Erin Hawley, 'Digging for dollars: the link between artifact looting and drugs' KATV Apr 25, 2014 5:30
In Arkansas, the looting of ancient artefacts (with a market value of "hundreds of thousands of dollars") is a growing problem in National and State Parks, as well as on private land. Again the question is raised about the relationship of this hobby and the illegally obtained artefacts it spawns and the drug trade in Arkansas.
In the woods along the Buffalo National River, caves and bluffs were once shelters for Native Americans. Now, many are illegal dig sites. "They're digging for dollars, and they're converting those dollars or directly exchanging the artifacts for drugs," explained archaeologist Dr. Caven Clark. Clark has worked for the National Park Service since the 1980's. He's seen damage from looting first hand and agreed to take us to a remote area where looters have stripped pieces of history from the ground. Early tools, weapons and pottery are just some of the items that can be found in Arkansas, left behind by Native Americans and early settlers. Before it was a National Park, much of the land here was privately owned, and people collected artifacts as a hobby. "They would come out with their families, they would dig after church on Sundays," Clark said.This changed when the park was created in 1972, which meant that the laws against digging for artefacts on federal, state and private land came into force. But the collectors then gave way to the criminals whose motivation for finding artefacts was to use them to buy drugs.
"There hasn't been a looting case in the park that I'm aware of, at least in the ten years I've been here, that did not have a drug nexus or a felony firearm nexus and one of them in fact led us into child pornography so you really never know what you're going to find," Clark recalled. Bad guys are bad guys and they usually give you a package deal." "They're very secretive, and they do covert stuff like wearing camouflage and coming in at night," Clark explained.[...] And it's not just federal and state land affected. "Private land owners are really disturbed by the fact people are coming on their property without permission and digging their sites," Clark said. We spoke with one private land owner who has been dealing with looters for years. Although he did not want to be identified, he said the ordeal has been frustrating and at times made him concerned for his own safety. "If you are any place and you see people digging, the best thing you can do is quietly back out because you just don't know what you're getting into because of the nexus between looting and felony firearm and drugs," Clark said. "It's potentially a dangerous situation."Obviously the way to change a chipped stone into cash is through selling the items found to collectors who are not too bothered about where they came from. Items could sell for just a few dollars or several hundred dollars. Archaeologically, once a site has been trashed to remove the saleable items, the objects themselves are just trophy pieces, collectable geegaws:
"[The artifacts] are scientifically worthless because they were just taken out of the ground with no recording, no location, no associations, nothing," Caven said. "It's a real tragedy."Fighting the elusive trade is an uphill battle and all the time the looters are destroying Arkansas history.

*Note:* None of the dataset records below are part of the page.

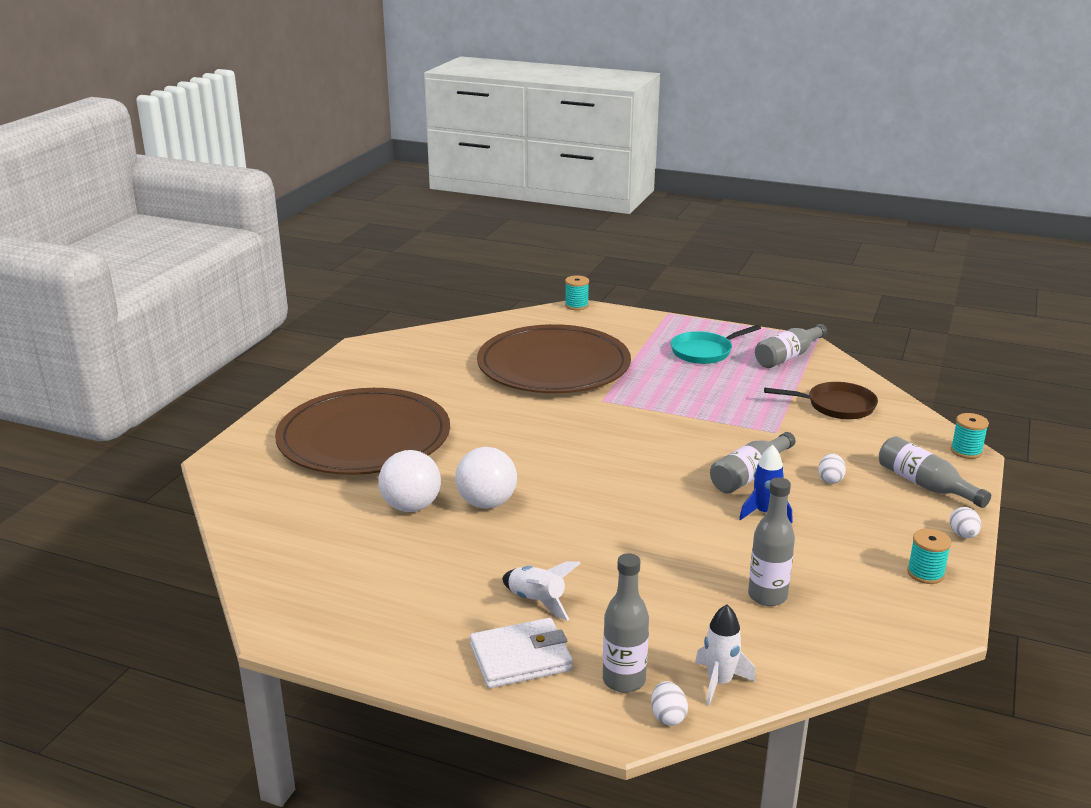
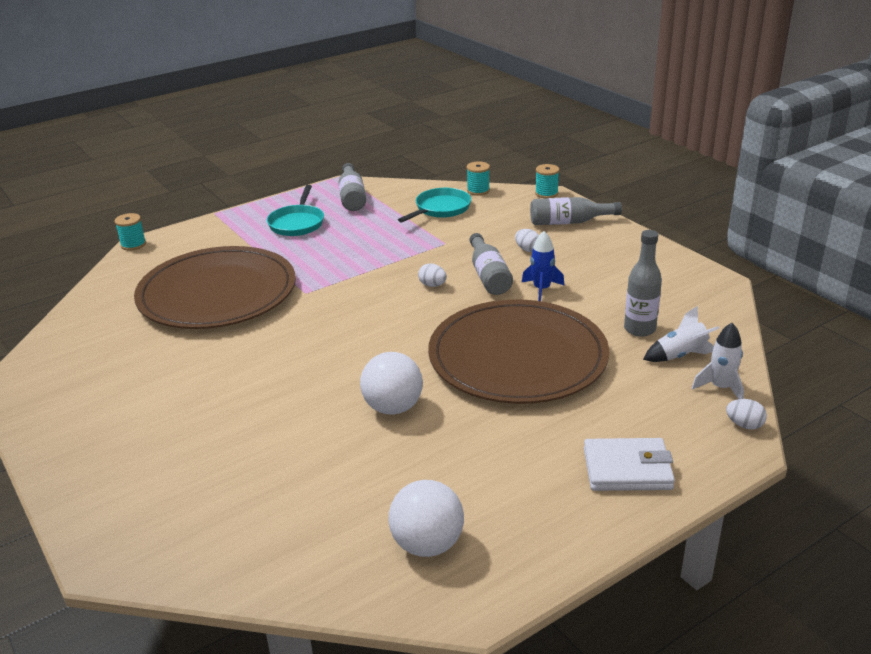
camera: 55 degrees left, 5 degrees up
(364, 438) = (195, 441): brown plate -> brown plate (517, 357)
(411, 507) = (351, 452): white ball -> white ball (427, 544)
(520, 658) = (627, 469): white wallet -> white wallet turned 75 degrees clockwise
(537, 601) = (559, 433): white rocket -> white rocket (680, 355)
(624, 680) = (690, 428): grey bottle -> none
(836, 406) = (440, 209): brown pan -> turquoise pan
(925, 573) = (663, 264): turquoise spool -> turquoise spool (478, 191)
(963, 535) = (635, 235): white egg -> white egg (432, 285)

US collectors who insist that the USA should be able to dictate to other countries how they should treat the archaeological heritage in their territory might like first to make sure that the US forms a pattern of good practice to be imitated and keep their supercilious remarks to themselves until it does.
See also
PACHI, 'Drugs, Guns and Dirt' Friday, 30 April 2010 (commenting on article by Samir Patel ,'Drugs, Guns and Dirt', Archaeology Vol. 62 Number 2, March/April 2009)
PACHI, 'Collecting Antiquities in and around the Ozarks' Wednesday, 24 March 2010 (commenting on an article by Nicholas Phillips, "Tweakers 'N Diggers: Looters are pillaging Native American burial grounds to finance their meth habits", The Riverfront Times March 24, 2010).

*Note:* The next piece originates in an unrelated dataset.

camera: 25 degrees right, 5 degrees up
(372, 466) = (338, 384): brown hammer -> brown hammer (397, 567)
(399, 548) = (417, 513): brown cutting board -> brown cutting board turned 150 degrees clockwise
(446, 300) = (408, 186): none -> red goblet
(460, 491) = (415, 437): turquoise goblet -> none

PACHI, 'Witschonke Advises the Federal Government' Tuesday, 11 May 2010.
PACHI, 'US Antiquity Collectors' "Rights" in Ozarks' Tuesday, 23 March 2010.
2 comments:
I was looking for traditional polish potteries and I got a wonderful collection from you.
Traditional Polish Pottery Patterns
I hate spammers.
Eve, you are totally wrong. The Bunzlau factories were German, not Polish, the modern "folk style" manufacture was set up there by the Communists in the 1950s, but neither the forms, nor decoration of the vessels you illustrate have anything at all to do with local traditions, still less of the previous products of those factories.
If you are going to market Polish "craft" products, fine, but do your research first to avoid telling your clients LIES. OK? But please do it somewhere else than cretinously spamming my blog.
Start your own blog, and show there the links of your pots' designs and pre-1950s folk ceramics of Poland. I'd be interested to see how far you get!